The supercomputer, called Aurora, is a retooling of a development effort first announced in 2015 and is scheduled to be delivered to the Argonne National Laboratory near Chicago in 2021. Lab officials predict it will be the first American machine to reach a milestone called “exascale” performance, surpassing a quintillion calculations per second.
That’s roughly seven times the speed rating of the most powerful system built to date, or 1,000 times faster than the first “petascale” systems that began arriving in 2008. Backers hope the new machines will let researchers create significantly more accurate simulations of phenomena such as drug responses, climate changes, the inner workings of combustion engines and solar panels.
Supercomputers, which play a major role in tasks such as weapons design and code-breaking, have long been considered a proxy for national competitiveness in science and technology. The United States led the field for decades, but China has become an aggressive rival.
An IBM system called Summit, built for the Oak Ridge National Laboratory in Tennessee, took back the No. 1 position last year on a twice-yearly ranking of the world’s 500 most powerful systems — a spot held by China for five years. But China leads by another key measure: It accounted for 227 systems on the Top 500 list, compared with 109 for the United States.
Aurora — which is also designed to exploit new advances in the field of artificial intelligence, including machine learning techniques pushed lately by the likes of Google and Facebook — may not crack the new speed barrier first. Jack Dongarra, a computer scientist at the University of Tennessee who monitors global developments, is tracking plans for three systems in China that are scheduled to be delivered in 2020 with exascale performance.
In addition, Mr. Dongarra said, the Energy Department is expected to follow Aurora with exascale class systems at the Oak Ridge National Laboratory and Lawrence Livermore National Laboratory, near San Francisco.
Supercomputer speeds are not usually discussed much until machines run standard performance tests.
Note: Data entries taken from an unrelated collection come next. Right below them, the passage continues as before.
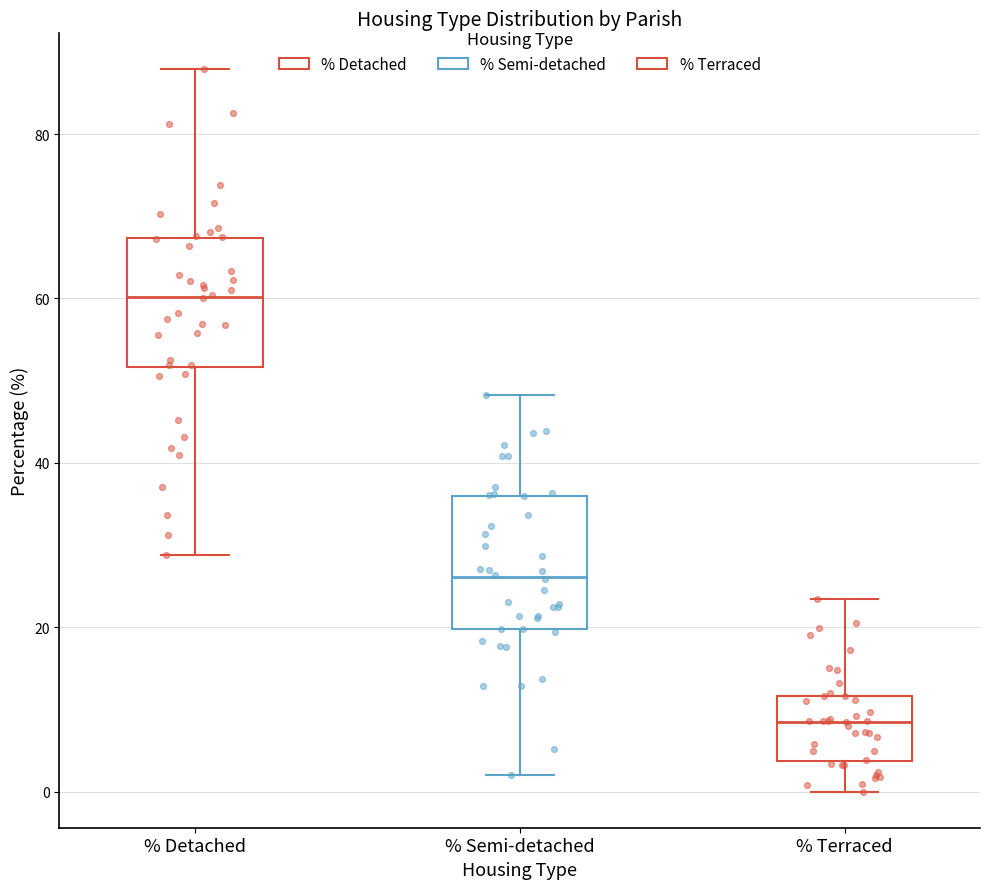

Reading left to right, read every box against the y-axis: the position of its median line, the range the box covers, and the ends of its whiskers. The values are not printed on the chart, so give them approximately, as read against the axis.

% Detached: median 60, box 52 to 68, whiskers 28 to 88
% Semi-detached: median 26, box 20 to 36, whiskers 2 to 48
% Terraced: median 8, box 4 to 12, whiskers 0 to 24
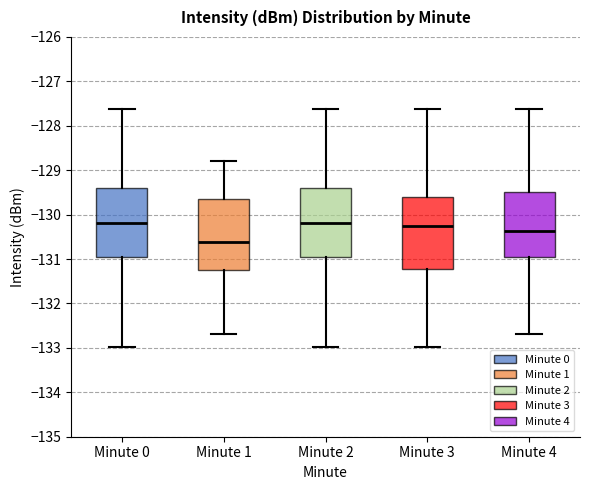

Reading left to right, read every box against the y-axis: the position of its median line, the range the box covers, and the ends of its whiskers. The values are not printed on the chart, so give them approximately, as read against the axis.

Minute 0: median -130.2, box -131.0 to -129.4, whiskers -133.0 to -127.6
Minute 1: median -130.6, box -131.2 to -129.7, whiskers -132.7 to -128.8
Minute 2: median -130.2, box -131.0 to -129.4, whiskers -133.0 to -127.6
Minute 3: median -130.2, box -131.2 to -129.6, whiskers -133.0 to -127.6
Minute 4: median -130.4, box -131.0 to -129.5, whiskers -132.7 to -127.6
But the stakes associated with the shift to exascale systems, and their enormous price tags, have attracted outsize attention. The energy secretary, Rick Perry, who took part in the event discussing Aurora on Monday, announced a plan last year to spend up to $1.8 billion on two to three exascale systems.
Aurora, which far exceeds the $200 million price for Summit, represents a record government contract for Intel and a test of its continued leadership in supercomputers. The Silicon Valley giant’s popular processors — the calculating engine for nearly all personal computers and server systems — power most such machines. But additional accelerator chips are considered essential to reach the very highest speeds, and its rival Nvidia has built a sizable business adapting chips first used with video games for use in supercomputers.
The version of Aurora announced in 2015 was based on an Intel accelerator chip that the company later discontinued. A revised plan to seek more ambitious performance targets was announced two years later.
Features discussed on Monday include unreleased Intel accelerator chips, a version of its standard Xeon processor, new memory and communications technology and a design that packages chips on top of one another to save space and power.
Cray, a longtime supercomputer maker, is providing a system design called Shasta, as well as technology to speed the flow of data inside Aurora, said Peter J. Ungaro, the company’s chief executive. Intel and Cray are also supplying new software to make advanced supercomputers easier to program.
“We want to make exascale computing available to everyone,” said Raja M. Koduri, senior vice president of Intel’s core and visual computing group.
Rick L. Stevens, an associate laboratory director at Argonne, acknowledged that Aurora represented a gamble on a collection of new technologies.
“We have to take risks in order to advance the state of the art,” he said. “If you don’t do that, you won’t be on the leading edge of technology.”